:: DATA FOR THE TASK ::
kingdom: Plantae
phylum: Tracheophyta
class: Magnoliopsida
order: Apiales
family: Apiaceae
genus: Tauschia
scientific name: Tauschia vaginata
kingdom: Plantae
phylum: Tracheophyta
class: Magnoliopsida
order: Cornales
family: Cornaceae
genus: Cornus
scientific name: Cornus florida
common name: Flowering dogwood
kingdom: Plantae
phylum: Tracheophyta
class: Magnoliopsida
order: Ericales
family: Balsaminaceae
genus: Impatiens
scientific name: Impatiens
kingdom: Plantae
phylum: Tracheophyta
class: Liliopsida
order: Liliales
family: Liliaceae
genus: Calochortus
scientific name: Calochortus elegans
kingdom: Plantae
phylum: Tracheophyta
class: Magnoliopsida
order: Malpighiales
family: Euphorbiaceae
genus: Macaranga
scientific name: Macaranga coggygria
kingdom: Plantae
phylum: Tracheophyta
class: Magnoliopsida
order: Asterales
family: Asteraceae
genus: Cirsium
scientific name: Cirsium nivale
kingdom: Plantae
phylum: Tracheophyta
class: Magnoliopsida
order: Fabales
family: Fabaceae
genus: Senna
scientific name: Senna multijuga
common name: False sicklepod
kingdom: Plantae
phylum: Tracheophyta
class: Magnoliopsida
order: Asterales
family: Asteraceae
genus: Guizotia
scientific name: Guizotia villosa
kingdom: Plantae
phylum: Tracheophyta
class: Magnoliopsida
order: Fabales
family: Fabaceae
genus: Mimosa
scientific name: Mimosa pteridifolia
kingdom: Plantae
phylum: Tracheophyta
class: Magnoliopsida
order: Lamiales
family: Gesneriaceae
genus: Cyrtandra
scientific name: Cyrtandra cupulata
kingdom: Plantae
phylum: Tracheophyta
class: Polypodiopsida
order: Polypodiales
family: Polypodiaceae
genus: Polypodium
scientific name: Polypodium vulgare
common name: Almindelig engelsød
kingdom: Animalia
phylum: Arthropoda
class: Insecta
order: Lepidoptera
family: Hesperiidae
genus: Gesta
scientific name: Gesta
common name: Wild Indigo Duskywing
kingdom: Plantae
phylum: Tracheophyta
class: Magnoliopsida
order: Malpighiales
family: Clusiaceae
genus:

:: TASK TO COMPLETE ::
Copy every line of the data above word for word, in the same order.

:: WRITTEN ANSWER ::
kingdom: Plantae
phylum: Tracheophyta
class: Magnoliopsida
order: Apiales
family: Apiaceae
genus: Tauschia
scientific name: Tauschia vaginata
kingdom: Plantae
phylum: Tracheophyta
class: Magnoliopsida
order: Cornales
family: Cornaceae
genus: Cornus
scientific name: Cornus florida
common name: Flowering dogwood
kingdom: Plantae
phylum: Tracheophyta
class: Magnoliopsida
order: Ericales
family: Balsaminaceae
genus: Impatiens
scientific name: Impatiens
kingdom: Plantae
phylum: Tracheophyta
class: Liliopsida
order: Liliales
family: Liliaceae
genus: Calochortus
scientific name: Calochortus elegans
kingdom: Plantae
phylum: Tracheophyta
class: Magnoliopsida
order: Malpighiales
family: Euphorbiaceae
genus: Macaranga
scientific name: Macaranga coggygria
kingdom: Plantae
phylum: Tracheophyta
class: Magnoliopsida
order: Asterales
family: Asteraceae
genus: Cirsium
scientific name: Cirsium nivale
kingdom: Plantae
phylum: Tracheophyta
class: Magnoliopsida
order: Fabales
family: Fabaceae
genus: Senna
scientific name: Senna multijuga
common name: False sicklepod
kingdom: Plantae
phylum: Tracheophyta
class: Magnoliopsida
order: Asterales
family: Asteraceae
genus: Guizotia
scientific name: Guizotia villosa
kingdom: Plantae
phylum: Tracheophyta
class: Magnoliopsida
order: Fabales
family: Fabaceae
genus: Mimosa
scientific name: Mimosa pteridifolia
kingdom: Plantae
phylum: Tracheophyta
class: Magnoliopsida
order: Lamiales
family: Gesneriaceae
genus: Cyrtandra
scientific name: Cyrtandra cupulata
kingdom: Plantae
phylum: Tracheophyta
class: Polypodiopsida
order: Polypodiales
family: Polypodiaceae
genus: Polypodium
scientific name: Polypodium vulgare
common name: Almindelig engelsød
kingdom: Animalia
phylum: Arthropoda
class: Insecta
order: Lepidoptera
family: Hesperiidae
genus: Gesta
scientific name: Gesta
common name: Wild Indigo Duskywing
kingdom: Plantae
phylum: Tracheophyta
class: Magnoliopsida
order: Malpighiales
family: Clusiaceae
genus:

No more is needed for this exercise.